Taking cues from RBI’s liquidity tightening measures, the overnight call money rates have risen over the past few weeks. The call money rates were hovering around 6.3% on August 1. After the imposition of ICRRR, the rates went up to 6.36% on August 10. Compared to August 1, call money rates have surged by 46 basis points and now it is hovering around 6.76%.
Effects of tight liquidity
Due to the tightening of liquidity and high credit demand, banks and non-bank finance companies (NBFCs) have turned to certificates of deposits (CDs) and commercial papers to raise short-term funds. With the rush to raise funds through these instruments, the three-month CD and CP rates have risen by 10-20 basis points in the last two weeks. The three-month CD rates are hovering around 7.00-7.20% levels while rates on three-month CPs are at around 7.20-7.40%.
Tight liquidity will also increase medium and long-term interest rates. Apart from imposing ICRR, RBI has been conducting variable rate reverse repo (VRRR) auctions to drain excess liquidity. However, VRRR done by the RBI didn’t prove effective due to weak responses from the banks. RBI conducts VRRR auction to remove excess surplus liquidity.

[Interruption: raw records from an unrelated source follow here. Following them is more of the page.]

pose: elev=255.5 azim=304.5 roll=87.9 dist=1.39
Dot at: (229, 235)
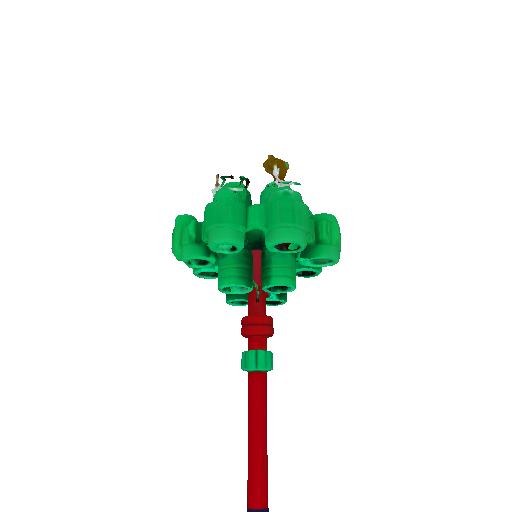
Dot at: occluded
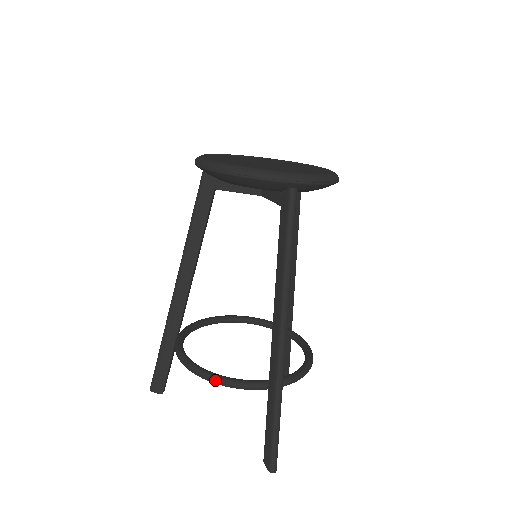
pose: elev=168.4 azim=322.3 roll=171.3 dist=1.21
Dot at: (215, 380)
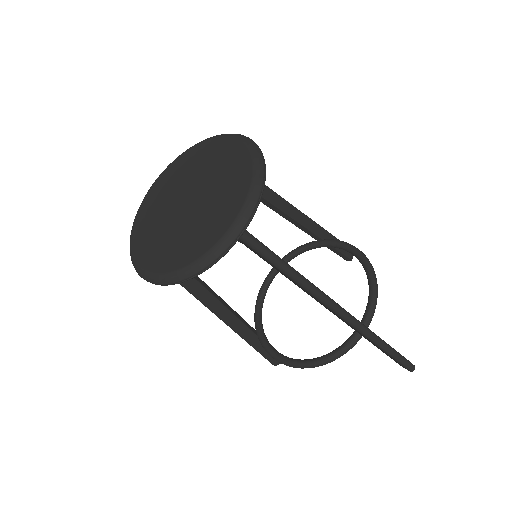
Dot at: (320, 365)
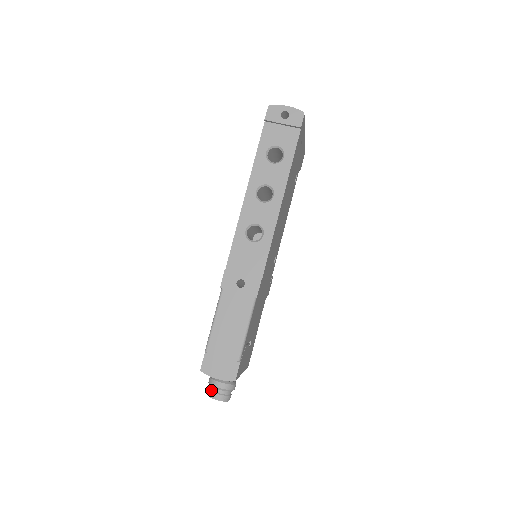
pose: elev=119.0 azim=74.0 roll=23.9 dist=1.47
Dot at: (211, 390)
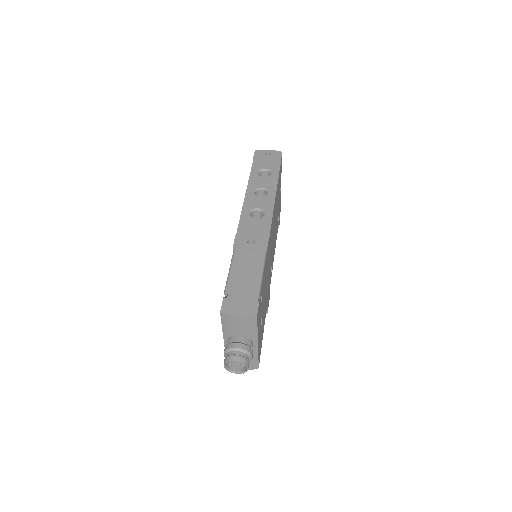
Dot at: (228, 355)
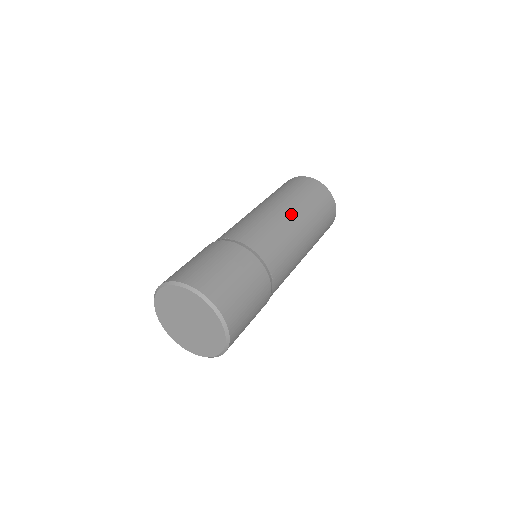
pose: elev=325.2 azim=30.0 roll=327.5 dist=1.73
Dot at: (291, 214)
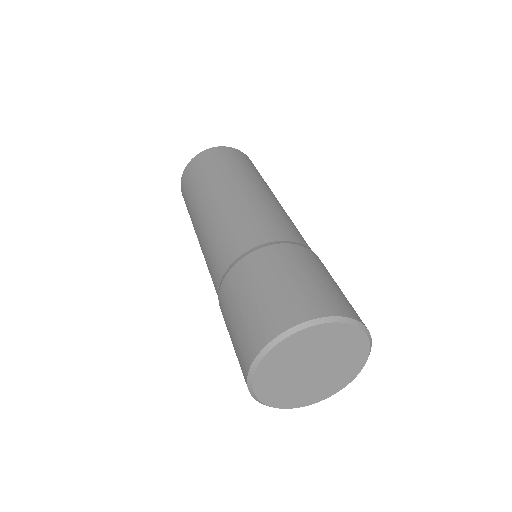
Dot at: (229, 191)
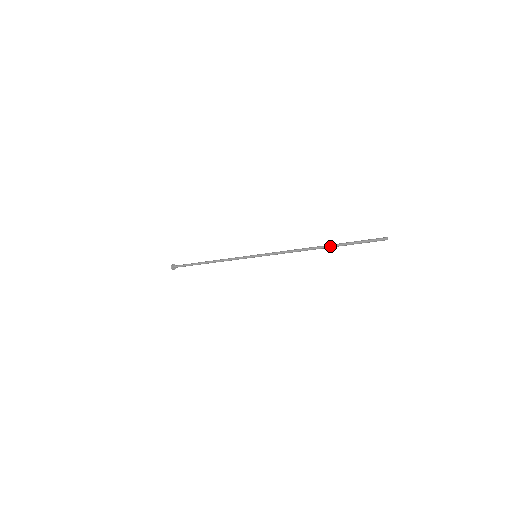
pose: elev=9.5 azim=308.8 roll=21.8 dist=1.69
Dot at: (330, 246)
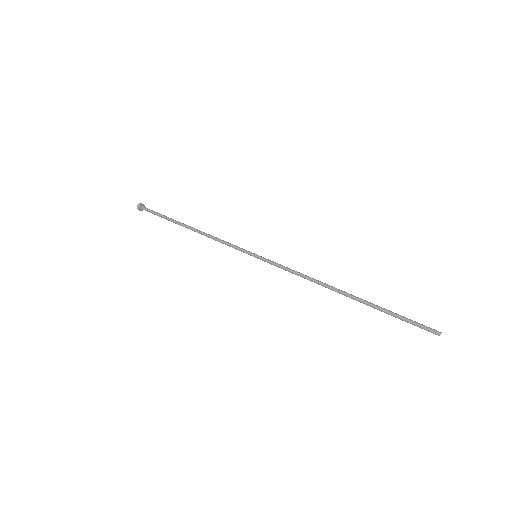
Dot at: (360, 302)
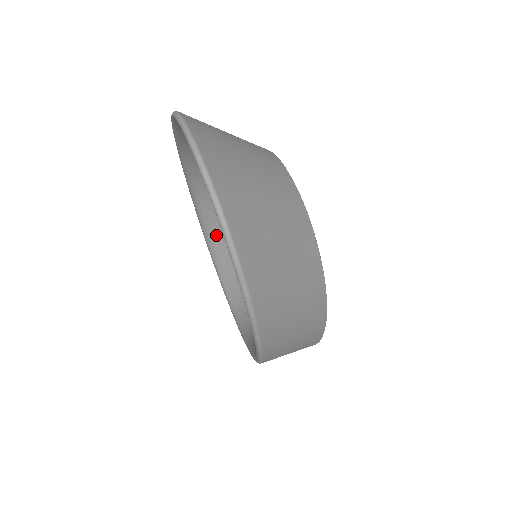
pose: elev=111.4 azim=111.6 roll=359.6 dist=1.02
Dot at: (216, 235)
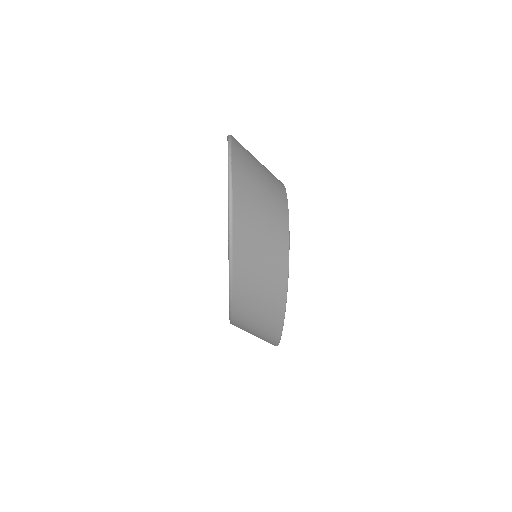
Dot at: occluded
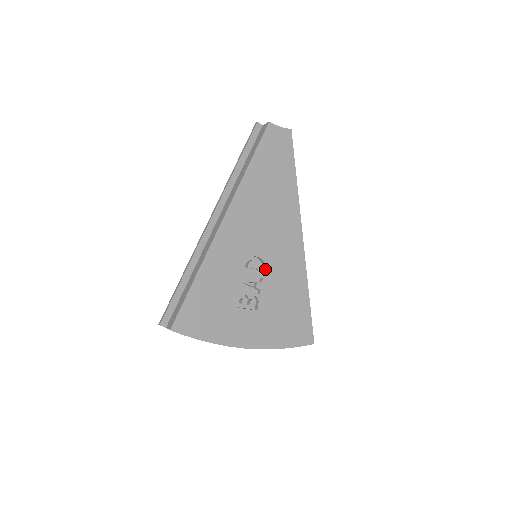
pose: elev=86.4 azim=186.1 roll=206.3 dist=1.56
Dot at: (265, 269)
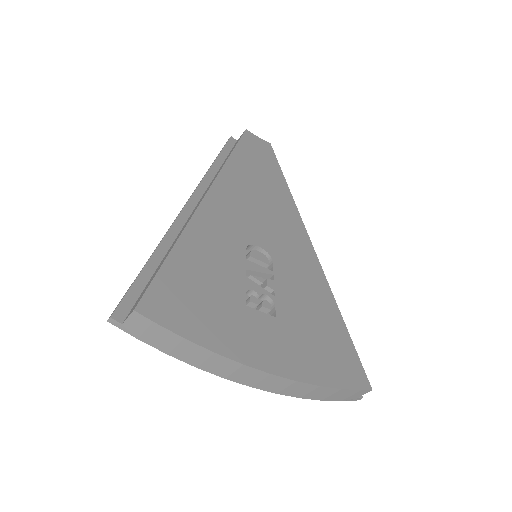
Dot at: (274, 265)
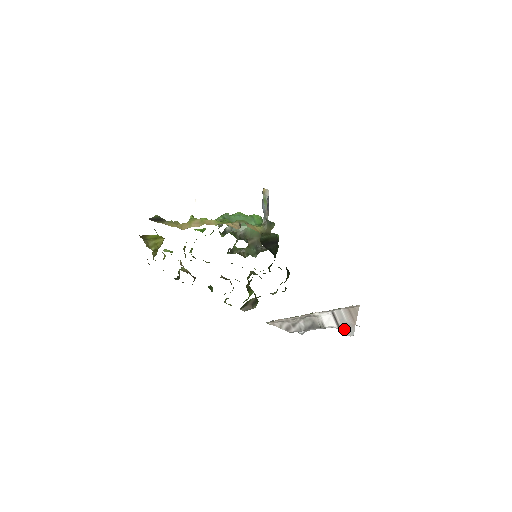
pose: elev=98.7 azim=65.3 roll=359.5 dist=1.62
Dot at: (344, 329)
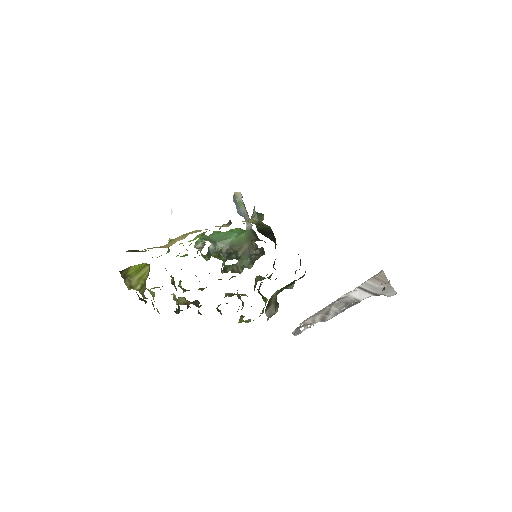
Dot at: (382, 293)
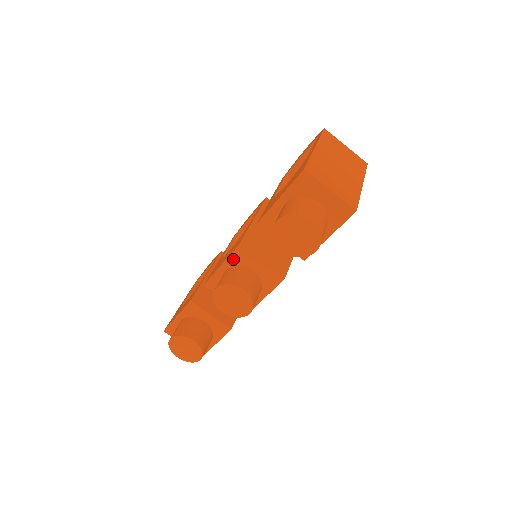
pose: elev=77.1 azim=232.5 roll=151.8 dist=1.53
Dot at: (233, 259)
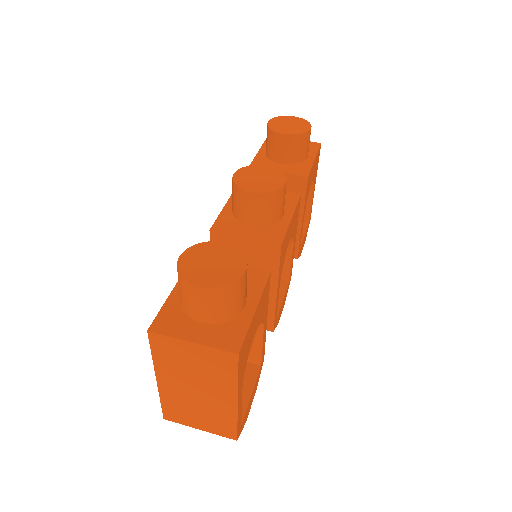
Dot at: occluded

“RBI doesn’t want any unwarranted liquidity in the system and that is why it is conducting VRRR auctions. Any excess liquidity will bring down short-term rates, which RBI doesn’t want. RBI is using an array of tools to ensure that short-term rates are close to the repo rate,” added Niyogi. “RBI wants liquidity to be at optimum level. It is aiming for a balanced approach where liquidity should be neither too high nor too low. However, chunky outflows owing to monthly GST payment or quarterly advance tax payment do create more volatilities,” he added.
Experts believe hardening of interest rate will help RBI shore up the value of rupee.“Managing liquidity could help rein in inflation as currency in circulation comes down. Tight liquidity hardens short-term rates, helping RBI to arrest a slide in rupee as rupee depreciation further complicates inflation management. By imposing ICRR, RBI has indicated its preference for short-term, medium-term and long-term rates in the system to move up, which helps attract foreign inflows and strengthen Indian currency,” Madhavankutty G, group chief economist, Manappuram Finance.